Maple Dijon Vinaigrette & Creamy Tahini Garlic

2 Fall Harvest Salad Dressings

Bring cozy autumn flavors to your salads with these two dressings — a bright, sweet-tangy Maple Dijon Vinaigrette and a nutty, silky Creamy Tahini Garlic. Tested to cling to greens, roasted veg, and grain bowls without separating.

Two bowls of fall salad dressings: golden maple dijon vinaigrette and creamy tahini garlic dressing, surrounded by autumn leaves

Maple Dijon Vinaigrette

Yield: ~1/2 cup (4 servings) · Time: 5 minutes · Method: whisk (or shake in jar)

Ingredients

  • 3 Tbsp extra-virgin olive oil (45 ml)
  • 1 Tbsp apple cider vinegar (15 ml)
  • 1 Tbsp Dijon mustard (15 ml)
  • 1 Tbsp pure maple syrup (15 ml)
  • 1/8–1/4 tsp fine sea salt, to taste
  • Freshly ground black pepper, to taste
  • Optional: 1–2 tsp water to soften the bite or 1 tsp minced shallot

Directions

  1. Emulsify the base: In a small bowl, whisk the vinegar, Dijon, maple, salt, and pepper until smooth. (Mustard is your emulsifier — blending it with acid first helps the dressing stay together.)
  2. Stream in oil: While whisking constantly, slowly drizzle in the olive oil until thickened and glossy. If too punchy, whisk in 1–2 tsp water to mellow.
  3. Taste & tune: Add a pinch more salt for pop, or an extra 1/2 tsp maple for sweetness. Fold in minced shallot if using.
  4. Serve: Drizzle over roasted delicata or butternut squash, shaved apple + greens, or a warm farro salad.
Chef Tips: Use a small jar with a tight lid and shake 20–30 seconds for a fast, stable emulsion. For meal prep, double the recipe and divide into two jars — one for now, one for later.

Swaps & Variations

  • No maple? Use 2 tsp honey + 1 tsp water.
  • More tangy: Replace 1 tsp vinegar with lemon juice.
  • Herby: Whisk in 1 tsp finely chopped fresh thyme or rosemary.

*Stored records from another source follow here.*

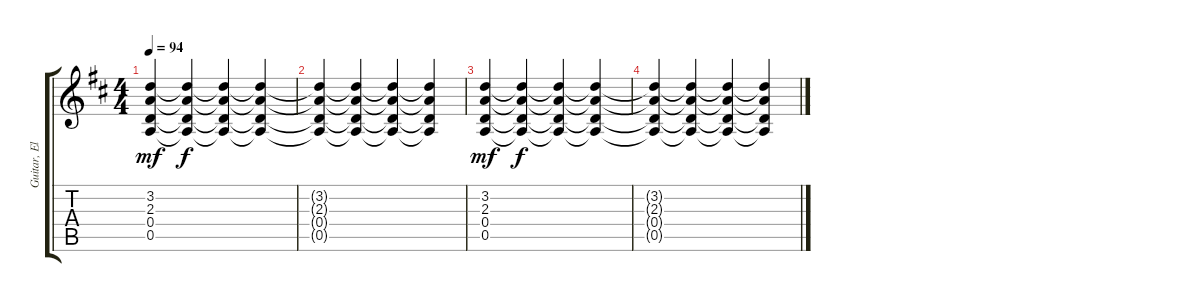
\track ("Guitar, Electric 1" "Guitar, El") {instrument distortionguitar}
\staff {score tabs}
\tuning (E4 B3 G3 D3 A2 E2) {hide}
\ts (4 4)
\tempo 94
\clef g2
\ks d
(3.2 2.3 0.4 0.5).4{dy mf} (3.2{t} 2.3{t} 0.4{t} 0.5{t}).4{dy f} (3.2{t} 2.3{t} 0.4{t} 0.5{t}).4 (3.2{t} 2.3{t} 0.4{t} 0.5{t}).4 |
(3.2{t} 2.3{t} 0.4{t} 0.5{t}).4 (3.2{t} 2.3{t} 0.4{t} 0.5{t}).4 (3.2{t} 2.3{t} 0.4{t} 0.5{t}).4 (3.2{t} 2.3{t} 0.4{t} 0.5{t}).4 |
(3.2 2.3 0.4 0.5).4{dy mf} (3.2{t} 2.3{t} 0.4{t} 0.5{t}).4{dy f} (3.2{t} 2.3{t} 0.4{t} 0.5{t}).4 (3.2{t} 2.3{t} 0.4{t} 0.5{t}).4 |
(3.2{t} 2.3{t} 0.4{t} 0.5{t}).4 (3.2{t} 2.3{t} 0.4{t} 0.5{t}).4 (3.2{t} 2.3{t} 0.4{t} 0.5{t}).4 (3.2{t} 2.3{t} 0.4{t} 0.5{t}).4
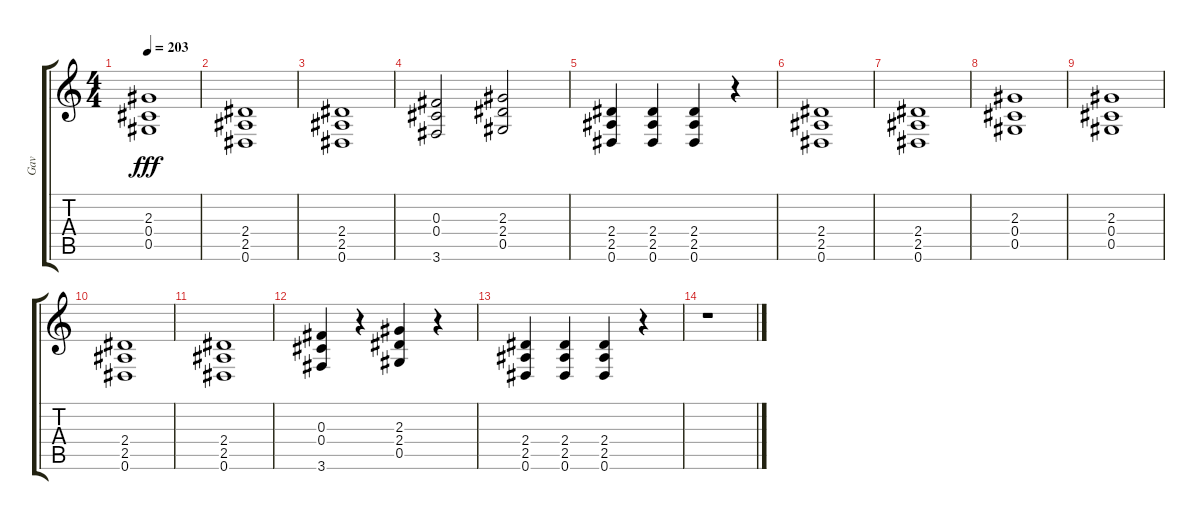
\track ("Gav" "Gav") {instrument overdrivenguitar}
\staff {score tabs}
\tuning (Eb4 Bb3 Gb3 Db3 Ab2 Eb2) {hide}
\ts (4 4)
\tempo 203
\clef g2
\ks c
(2.3 0.4 0.5).1{dy fff} |
(2.4 2.5 0.6).1 |
(2.4 2.5 0.6).1 |
(0.3 0.4 3.6).2 (2.3 2.4 0.5).2 |
(2.4 2.5 0.6).4 (2.4 2.5 0.6).4 (2.4 2.5 0.6).4 r.4 |
(2.4 2.5 0.6).1 |
(2.4 2.5 0.6).1 |
(2.3 0.4 0.5).1 |
(2.3 0.4 0.5).1 |
(2.4 2.5 0.6).1 |
(2.4 2.5 0.6).1 |
(0.3 0.4 3.6).4 r.4 (2.3 2.4 0.5).4 r.4 |
(2.4 2.5 0.6).4 (2.4 2.5 0.6).4 (2.4 2.5 0.6).4 r.4 |
r.1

Creamy Tahini Garlic Dressing

Yield: ~3/4 cup (6 servings) · Time: 7 minutes · Method: whisk or blend

Ingredients

  • 1/2 cup tahini (120 g), well stirred
  • 1 large lemon, juiced (about 3 Tbsp / 45 ml)
  • 2 garlic cloves, very finely minced or grated
  • 1/4–1/2 tsp fine sea salt, to taste
  • Pinch of ground cumin
  • ~6–8 Tbsp cold water (90–120 ml), as needed for consistency
  • Optional: 1–2 tsp maple syrup for balance; 1 Tbsp olive oil for extra silk

Directions

  1. Bloom & thicken: In a bowl, whisk tahini with lemon juice and salt. It will seize and look curdled — that’s normal (the acid tightens the tahini).
  2. Loosen gradually: Whisk in cold water, 1 Tbsp at a time, until the dressing turns pale and silky. Aim for a pourable, clingy texture.
  3. Flavor: Add garlic and cumin. Taste; add maple for sweetness or a splash more lemon for brightness. Whisk in olive oil if you want extra gloss.
  4. Serve: Perfect on chopped kale with apples and pepitas, lentil salads, grain bowls, or roasted carrots.
Troubleshooting: If it tastes bitter, your tahini may be over-toasted — soften with 1–2 tsp maple and a pinch more salt. If it’s pasty, keep whisking in cold water a teaspoon at a time.

Swaps & Variations

  • Garlic-free: Use 1/2 tsp garlic powder for a softer flavor.
  • Herby: Stir in 2 Tbsp finely chopped parsley or dill.
  • Smoky: Add a pinch of smoked paprika.

Equipment

  • Small bowl and whisk (or a lidded jar)
  • Measuring spoons/cup; citrus juicer
  • Microplane or fine grater for garlic

Serving Ideas

  • Harvest Salad: Greens, thin apple slices, roasted squash, toasted pecans, and Maple Dijon.
  • Warm Grain Bowl: Farro or quinoa, kale, roasted beets, feta, and Tahini Garlic.
  • Simple Side: Shredded cabbage + carrots with either dressing for a fast slaw.

Make-Ahead & Storage

  • Fridge: Store each dressing in a sealed jar up to 5 days. Shake before serving.
  • Separation: If a vinaigrette separates, shake vigorously for 10–15 seconds to re-emulsify.
  • Thick tahini? Whisk in cold water 1 tsp at a time until pourable.

Nutrition note: Values vary by brands and amounts. If needed, calculate using your preferred tool.